Peran Wāhābī dan Pendekatan Terhadap Makam Ahlul Bait
Wāhābī, dengan keyakinan bahwa makam-makam tersebut seharusnya dihancurkan sedemikian rupa hingga tidak ada jejaknya, menekan agar makam-makam para Imam Ahlul Bait di Bāqī diubah menjadi puing-puing yang tidak dapat dikenali. Mereka berusaha memastikan bahwa setelah penghancuran, tidak ada kemungkinan untuk mengidentifikasi makam-makam tersebut, meskipun beberapa foto lama masih memungkinkan untuk melacak posisi dan lokasi makam tersebut. Proses penghancuran ini juga melibatkan kelompok lokal yang disebut "Nukhāwila", sebuah kelompok yang terdiri dari orang-orang Syiah di Madinah. Dalam skema ini, Wāhābī mencoba menggunakan Nukhāwila untuk membantu menghancurkan makam dengan cara yang lebih "terhormat" agar mereka tidak dipersalahkan secara langsung.

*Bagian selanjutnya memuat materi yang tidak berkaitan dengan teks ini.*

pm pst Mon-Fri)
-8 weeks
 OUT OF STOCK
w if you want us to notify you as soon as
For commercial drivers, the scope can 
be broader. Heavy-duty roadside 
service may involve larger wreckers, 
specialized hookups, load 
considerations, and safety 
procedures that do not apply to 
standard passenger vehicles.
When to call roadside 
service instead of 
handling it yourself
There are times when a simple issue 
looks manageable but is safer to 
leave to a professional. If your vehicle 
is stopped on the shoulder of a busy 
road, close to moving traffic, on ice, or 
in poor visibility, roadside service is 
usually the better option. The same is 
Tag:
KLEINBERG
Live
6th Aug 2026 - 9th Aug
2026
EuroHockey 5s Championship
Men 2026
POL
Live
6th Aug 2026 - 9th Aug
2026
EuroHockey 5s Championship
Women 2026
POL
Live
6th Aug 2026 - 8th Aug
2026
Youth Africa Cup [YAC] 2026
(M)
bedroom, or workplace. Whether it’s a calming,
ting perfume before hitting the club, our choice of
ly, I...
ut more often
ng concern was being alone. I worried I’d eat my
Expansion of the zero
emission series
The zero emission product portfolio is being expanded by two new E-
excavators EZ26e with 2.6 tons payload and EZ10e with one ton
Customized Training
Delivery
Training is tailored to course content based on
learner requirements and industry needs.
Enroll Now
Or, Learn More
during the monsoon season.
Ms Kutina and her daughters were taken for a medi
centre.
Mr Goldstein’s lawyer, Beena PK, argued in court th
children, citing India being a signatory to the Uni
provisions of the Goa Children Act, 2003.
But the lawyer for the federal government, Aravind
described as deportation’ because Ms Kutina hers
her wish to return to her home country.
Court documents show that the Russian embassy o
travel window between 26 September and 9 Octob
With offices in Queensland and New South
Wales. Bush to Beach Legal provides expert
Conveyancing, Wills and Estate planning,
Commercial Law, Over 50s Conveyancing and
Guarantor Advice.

Penting untuk dicatat bahwa meskipun makam dihancurkan, terdapat perjanjian antara Abdul Rahim Sahib al-Fusul, yang dikenal dengan sebutan Hā'iri, dan Raja Abdul Aziz Al-Saud, di mana makam-makam tetap dibiarkan dalam kondisi yang dapat dikenali, meskipun dalam bentuk yang rusak.

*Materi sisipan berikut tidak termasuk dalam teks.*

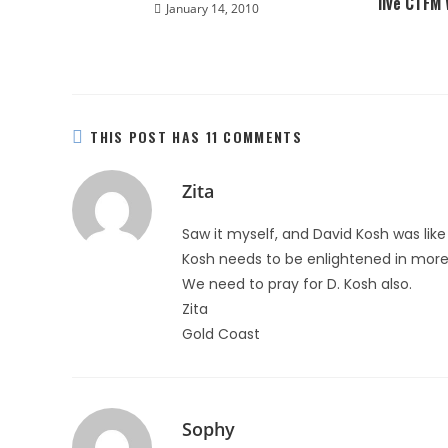
live CTFM
January 14, 2010
THIS POST HAS 11 COMMENTS
Zita
Saw it myself, and David Kosh was lik
Kosh needs to be enlightened in more 
We need to pray for D. Kosh also.
Zita
Gold Coast
Sophy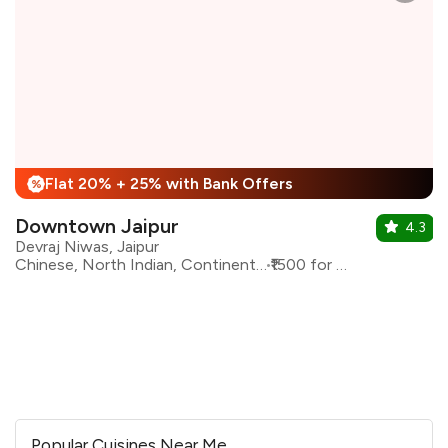
Flat 20% + 25% with Bank Offers
%
Downtown Jaipur
4.3
Devraj Niwas, Jaipur
Chinese, North Indian, Continental, Italian
₹1500 for two
Popular Cuisines Near Me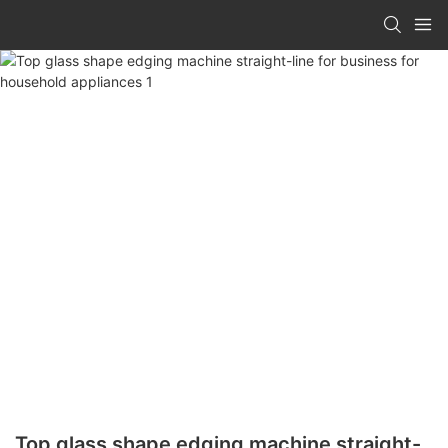
Top glass shape edging machine straight-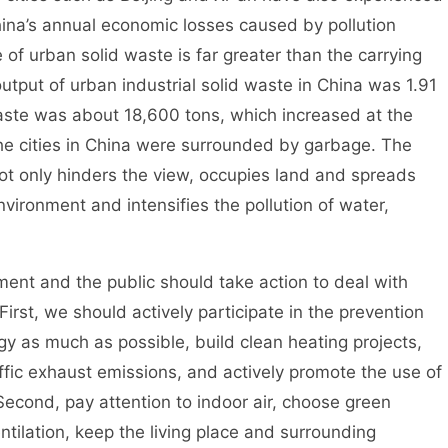
China’s annual economic losses caused by pollution
 of urban solid waste is far greater than the carrying
output of urban industrial solid waste in China was 1.91
waste was about 18,600 tons, which increased at the
he cities in China were surrounded by garbage. The
ot only hinders the view, occupies land and spreads
nvironment and intensifies the pollution of water,
 and the public should take action to deal with
irst, we should actively participate in the prevention
rgy as much as possible, build clean heating projects,
raffic exhaust emissions, and actively promote the use of
Second, pay attention to indoor air, choose green
ntilation, keep the living place and surrounding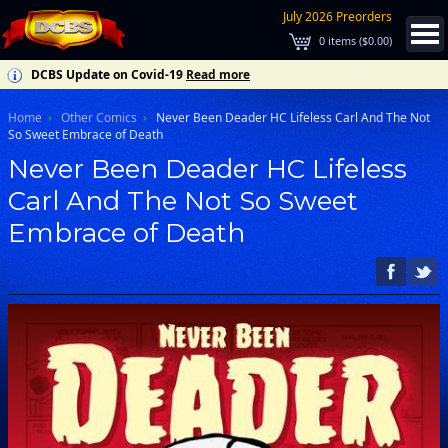
July 2026 Preorders
0
items (
$0.00
)
DCBS Update on Covid-19
Read more
Home
Other Comics
Never Been Deader HC Lifeless Carl And The Not
So Sweet Embrace of Death
Never Been Deader HC Lifeless
Carl And The Not So Sweet
Embrace of Death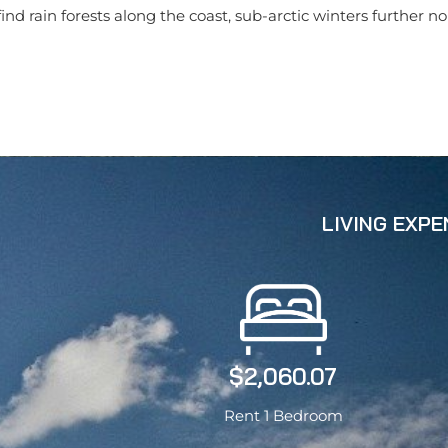
nd rain forests along the coast, sub-arctic winters further n
LIVING EXP
$2,060.07
Rent 1 Bedroom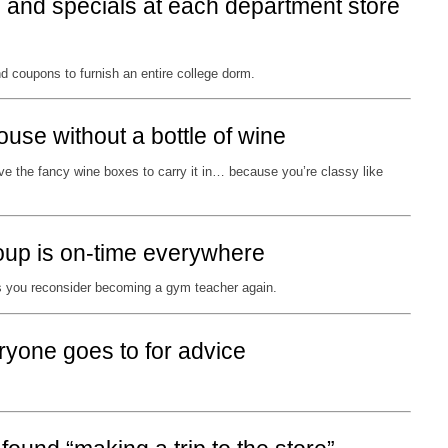
s and specials at each department store
coupons to furnish an entire college dorm.
ouse without a bottle of wine
e the fancy wine boxes to carry it in… because you’re classy like
oup is on-time everywhere
 you reconsider becoming a gym teacher again.
ryone goes to for advice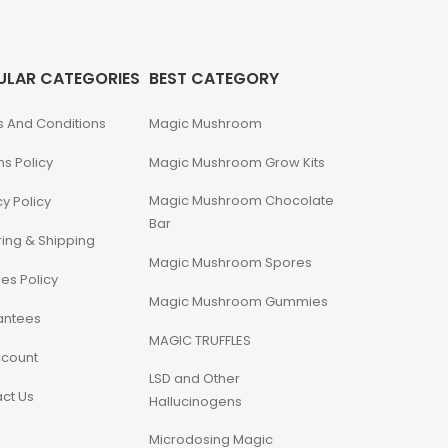
ULAR CATEGORIES
BEST CATEGORY
 And Conditions
Magic Mushroom
ns Policy
Magic Mushroom Grow Kits
Magic Mushroom Chocolate
cy Policy
Bar
ing & Shipping
Magic Mushroom Spores
es Policy
Magic Mushroom Gummies
antees
MAGIC TRUFFLES
ccount
LSD and Other
ct Us
Hallucinogens
Microdosing Magic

Tujuan Penghancuran Makam Bāqī dalam Sejarah Islam
Penghancuran makam Bāqī menunjukkan bagaimana politik dan agama berpadu dalam peristiwa-peristiwa besar yang mempengaruhi warisan sejarah umat Islam. Penghancuran pertama dan kedua makam ini terjadi dalam konteks yang penuh dengan ketidakstabilan politik, baik di dunia Islam maupun di Iran. Selain itu, penghancuran ini mencerminkan konflik ideologis yang dalam antara berbagai aliran dalam Islam, yang menginginkan untuk menghapuskan simbol-simbol tertentu yang mereka anggap tidak sesuai dengan pandangan mereka. Dalam konteks ini, penghancuran makam Bāqī adalah simbol dari perjuangan berkelanjutan untuk menghancurkan warisan sejarah dan budaya Islam yang dianggap sakral oleh sebagian umat, yang dengan demikian umat Islam akan kehilangan basis sejarahnya.